Childish Gambino

Earlier this month, SPACE held a panel discussion called “Hip Hop Heaven.” Comprised of five local artists and organized by SPACE intern Nyanen Deng, the event raised questions around the ways in which we love, appreciate, consume hip hop and music created by Black and brown folks.

Mosart Nunez, a member of the panel, asserted that we place far too much burden on Black and brown people to carry society out of confusion and into consciousness. PoC are often heralded as magical and wise (which we are), but because America (read: Whiteness) has a way of cutting out the sweetness of PoC cultures, leaving the rest to rot, PoC are often watered down to mystical status. Additionally, we are placed under a constant microscope, every error carefully catalogued and documented.

Mo’s words rang true, however this is not to say that we should not interrogate the culture we consume. Quite the opposite.

This weekend, the artist Childish Gambino released a music video for a song called “This is America.” Everyone saw it. The forces of irony, accountability and the importance of the moment demand acknowledgment of his problematic history, which is bountiful and seemingly endless.

Over his career as an actor, writer, and musician, Donald Glover, aka Childish Gambino, has amassed a laundry list of transgressions and seems to be unapologetic about them, ranging from transphobia, to misogyny, fetishization, to ableism. Some argue that Gamby is not and has not been for Black people, as evidenced by his low-key cruel depictions of Black women and his role on the HBO show Girls as Lena Dunham’s token. (Dunham, of course, is the Susan who whined that Black men didn’t want to screw her— see the Odell Beckham incident in 2016).

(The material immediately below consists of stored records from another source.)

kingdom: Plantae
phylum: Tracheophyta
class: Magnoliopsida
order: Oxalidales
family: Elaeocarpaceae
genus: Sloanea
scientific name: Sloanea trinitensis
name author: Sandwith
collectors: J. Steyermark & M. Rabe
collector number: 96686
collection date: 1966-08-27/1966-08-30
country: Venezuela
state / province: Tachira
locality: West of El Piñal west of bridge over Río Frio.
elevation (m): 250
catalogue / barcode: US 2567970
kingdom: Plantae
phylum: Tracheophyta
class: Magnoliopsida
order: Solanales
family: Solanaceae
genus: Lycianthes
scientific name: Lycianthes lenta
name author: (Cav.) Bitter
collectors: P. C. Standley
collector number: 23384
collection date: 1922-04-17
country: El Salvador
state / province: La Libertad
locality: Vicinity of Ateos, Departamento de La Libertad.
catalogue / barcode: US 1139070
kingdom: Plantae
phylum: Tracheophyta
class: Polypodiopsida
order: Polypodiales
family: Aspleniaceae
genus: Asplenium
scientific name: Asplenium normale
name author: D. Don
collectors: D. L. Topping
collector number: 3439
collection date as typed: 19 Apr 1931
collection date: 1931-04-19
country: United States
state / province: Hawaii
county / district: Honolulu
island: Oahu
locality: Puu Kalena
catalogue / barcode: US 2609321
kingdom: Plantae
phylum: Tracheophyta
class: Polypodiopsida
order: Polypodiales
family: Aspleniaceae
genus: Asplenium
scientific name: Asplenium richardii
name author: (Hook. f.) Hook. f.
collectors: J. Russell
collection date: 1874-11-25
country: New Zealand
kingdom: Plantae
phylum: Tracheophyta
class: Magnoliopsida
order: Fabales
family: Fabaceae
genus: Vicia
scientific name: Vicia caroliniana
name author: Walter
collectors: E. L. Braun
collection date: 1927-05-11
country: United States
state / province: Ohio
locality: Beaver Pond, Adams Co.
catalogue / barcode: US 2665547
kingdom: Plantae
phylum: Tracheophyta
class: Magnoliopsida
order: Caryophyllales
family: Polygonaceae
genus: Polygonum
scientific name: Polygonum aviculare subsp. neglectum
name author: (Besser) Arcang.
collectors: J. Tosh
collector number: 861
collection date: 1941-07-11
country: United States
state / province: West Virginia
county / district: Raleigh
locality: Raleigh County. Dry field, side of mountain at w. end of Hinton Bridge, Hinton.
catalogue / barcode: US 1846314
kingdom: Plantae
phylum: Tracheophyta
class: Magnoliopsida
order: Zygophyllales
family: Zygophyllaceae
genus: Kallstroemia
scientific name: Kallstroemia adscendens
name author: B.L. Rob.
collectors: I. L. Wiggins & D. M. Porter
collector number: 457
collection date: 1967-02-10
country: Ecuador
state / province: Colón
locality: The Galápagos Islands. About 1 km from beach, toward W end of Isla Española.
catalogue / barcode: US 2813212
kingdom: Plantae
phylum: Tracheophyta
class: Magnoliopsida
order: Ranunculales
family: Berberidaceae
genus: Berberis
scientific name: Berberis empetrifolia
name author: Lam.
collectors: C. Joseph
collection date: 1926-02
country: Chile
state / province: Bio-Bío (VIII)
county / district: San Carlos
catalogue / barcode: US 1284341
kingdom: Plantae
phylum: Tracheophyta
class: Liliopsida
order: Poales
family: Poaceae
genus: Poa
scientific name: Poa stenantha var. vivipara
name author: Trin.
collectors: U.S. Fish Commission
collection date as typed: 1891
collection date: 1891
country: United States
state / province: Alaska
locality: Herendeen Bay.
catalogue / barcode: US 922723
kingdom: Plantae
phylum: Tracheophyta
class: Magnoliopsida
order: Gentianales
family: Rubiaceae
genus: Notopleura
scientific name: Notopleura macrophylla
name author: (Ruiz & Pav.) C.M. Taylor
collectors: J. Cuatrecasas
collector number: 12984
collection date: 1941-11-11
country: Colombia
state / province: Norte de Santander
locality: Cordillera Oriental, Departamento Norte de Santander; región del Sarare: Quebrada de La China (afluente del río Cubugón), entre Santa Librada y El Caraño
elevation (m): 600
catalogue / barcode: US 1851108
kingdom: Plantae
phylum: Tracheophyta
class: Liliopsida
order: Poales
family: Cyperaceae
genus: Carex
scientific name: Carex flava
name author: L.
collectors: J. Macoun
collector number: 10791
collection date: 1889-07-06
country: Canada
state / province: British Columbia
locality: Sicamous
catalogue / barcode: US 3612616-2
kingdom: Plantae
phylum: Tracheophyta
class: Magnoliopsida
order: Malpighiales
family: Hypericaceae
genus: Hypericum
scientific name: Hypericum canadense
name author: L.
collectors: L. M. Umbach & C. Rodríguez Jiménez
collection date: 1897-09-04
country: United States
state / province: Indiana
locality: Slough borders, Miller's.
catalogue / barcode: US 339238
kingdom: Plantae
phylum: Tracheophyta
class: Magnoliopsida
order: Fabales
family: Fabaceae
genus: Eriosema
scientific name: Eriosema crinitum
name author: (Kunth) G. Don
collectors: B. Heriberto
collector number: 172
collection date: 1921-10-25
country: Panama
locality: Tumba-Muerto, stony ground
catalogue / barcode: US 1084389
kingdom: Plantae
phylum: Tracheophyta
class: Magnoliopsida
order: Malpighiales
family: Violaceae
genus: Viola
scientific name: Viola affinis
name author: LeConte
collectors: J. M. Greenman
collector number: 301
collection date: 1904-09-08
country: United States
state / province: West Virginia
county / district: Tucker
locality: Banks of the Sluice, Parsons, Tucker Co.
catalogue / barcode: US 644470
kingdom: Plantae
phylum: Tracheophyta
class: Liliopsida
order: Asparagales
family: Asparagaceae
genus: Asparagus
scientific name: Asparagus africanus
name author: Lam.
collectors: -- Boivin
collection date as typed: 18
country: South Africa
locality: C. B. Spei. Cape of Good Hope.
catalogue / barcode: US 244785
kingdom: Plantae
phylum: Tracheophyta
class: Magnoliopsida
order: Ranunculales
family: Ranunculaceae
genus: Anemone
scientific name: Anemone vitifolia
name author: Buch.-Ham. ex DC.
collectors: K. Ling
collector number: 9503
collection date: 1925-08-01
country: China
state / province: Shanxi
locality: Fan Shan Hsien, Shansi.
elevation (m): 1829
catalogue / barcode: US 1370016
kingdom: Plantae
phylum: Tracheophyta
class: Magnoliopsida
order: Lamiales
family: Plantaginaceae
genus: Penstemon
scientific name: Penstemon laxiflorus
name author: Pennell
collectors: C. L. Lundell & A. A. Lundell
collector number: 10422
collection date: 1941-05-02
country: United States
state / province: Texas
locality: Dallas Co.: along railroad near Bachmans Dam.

Back to Glover, policing people’s connection to Blackness is harmful and gross. However, it is important to consider the whole fruit before taking out the knife. 

Donald Glover’s work in general gives voice to the underbelly of the Black experience, which is rarely heard in the mainstream. Specifically on the show Atlanta, which he writes and occasionally directs, viewers are given a glimpse at the absurdity and harm of living while Black. The show highlights the ways in which Black people self-medicate to attempt survival through the trauma days bring. “We just wanna party / Party just for you / We just want the money / Money just for you.”

“This is America” works similarly. The video opens and we find ourselves in a warehouse. Gambino shucks and jives, striking his best Stepin Fetchit before shooting his guitarist, point blank, in the back of the head. Gunshots. Beat. “This is America.” Sickly sweet and overripe, Childish Gambino’s video takes us to where the country’s demons dwell. Death rides there, high on their horse, amid chaos and carcass.

Dancing through various personas, Gamby shows the audience different masks Black people wear to survive. He peeks into rooms and shows us dancing and singing to a God who watches us as we bleed out and die. We travel to a parking lot riddled with driverless cars, leaving us to wonder who they belong to. A Black femme sits on a car that resembles Philando Castile’s. Calmed by the healing effects of cannabis, Gamby Michael Jacksons on top of a car in an attempt to dance his cares away. The video ends as we see Gamby running for his life, terror freezing his face as he realizes he was never safe.

“This is America” is many things —  a statement, question, war cry, a work of art; it is also a reminder that the Black experience is complex and layered. Sometimes, we just wanna party, be it watching a video, smoking a joint or dancing on cars. “This is America” pulls the audience into a dystopia we know to be our reality. It asks us to evaluate our safety and take note of our masks — how Black people hide our true being from ourselves and each other. It nods to our collective power, as we record, riot, and dance our way closer to a day where we can taste the sweet fruit of liberation.